What should happen if open-output-file is called using an existing file? It is actually up to the implementer. Some implementations refuse to overwrite a file and throw an error, making life difficult for those who expect to be able to reuse the file name, particularly during testing. Other implementations blithely go about their business, potentially overwriting important data. The GIMP's default Scheme (which we don't use), takes the second approach. The Scheme we use by default in MediaScript takes the first approach. Fortunately, both implementations supply a file-exists? predicate, which takes a string as a parameter and determines whether a corresponding file exists.

If you can't overwrite an existing file, the language should provide some support for getting rid of those files, so that programmers can reuse file names when they want to. The default Scheme implementation in MediaScript provides a delete-file procedure to do just that.

Neither file-exists? nor delete-file is a standard procedure. Hence, when you start using a new version of Scheme, and need to use files, one of the first thing you must do is check the documentation to see what additional file operations it supports.

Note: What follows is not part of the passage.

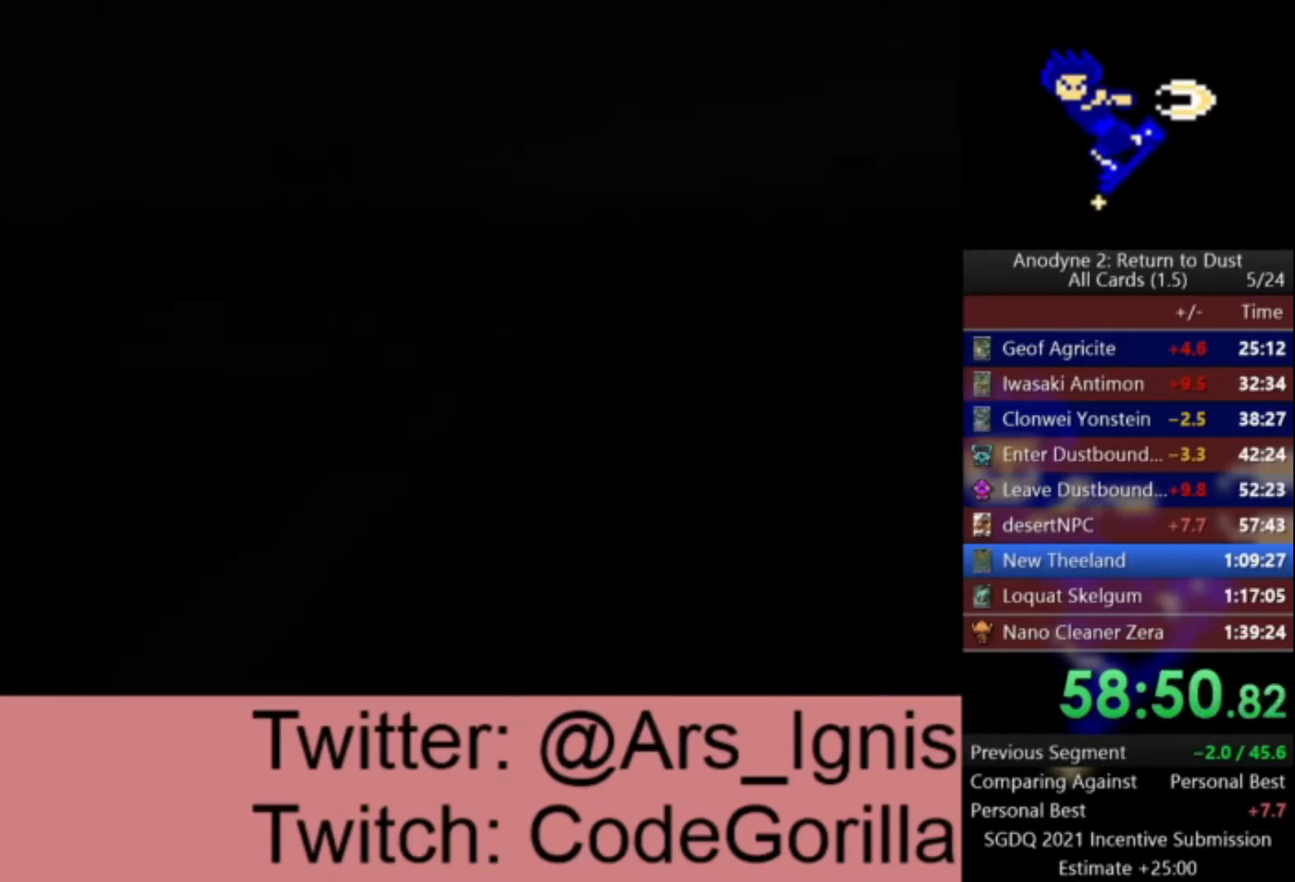
{"buttons": [], "left_stick": "center", "right_stick": "center", "events": []}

Writing One Character At A Time

Besides write, display, and newline, Scheme provides a primitive procedure write-char that is used to create an output file one character at a time. It takes two arguments, the character to be written and the output port through which it is to be sent.

Miscellaneous Facilities

Scheme provides the type predicate input-port?, which can be applied to any object to determine whether it is an input port. It also provides the analogous output-port? predicate.

Short Reference

(close-input-port input-port): Close an open input port.
(close-output-port output-port): Close an open output port.
(display value): Print a representation of the value on the screen.
(display value output-port): Print a representation of the value to the specified port.
(eof-object? value): Determine if the given value is something returned by read to indicate the end of the file.
(file-exists? filename): Determine whether the specified file exists.
(input-port? value): Determine whether the given value is an input port.
(newline): Write a newline to the screen.
(newline): Write a newline to the screen.
(newline port): Write a newline to the specified port.
(open-input-file filename): Open the specified file for reading. Returns an input port.
(open-output-file filename): Open the specified file for writing. Returns an output port.
(output-port? value): Determine whether the given value is an output port.
(peek-char input-port): Determine the next character available on the specified port.
(read input-port): Read the next value available on the specified port.
(read-char input-port): Read the next character available on the specified port.
(write value): Print the verbose representation of the value on the screen.
(write value output-port): Print the verbose representation of the value to the specified port.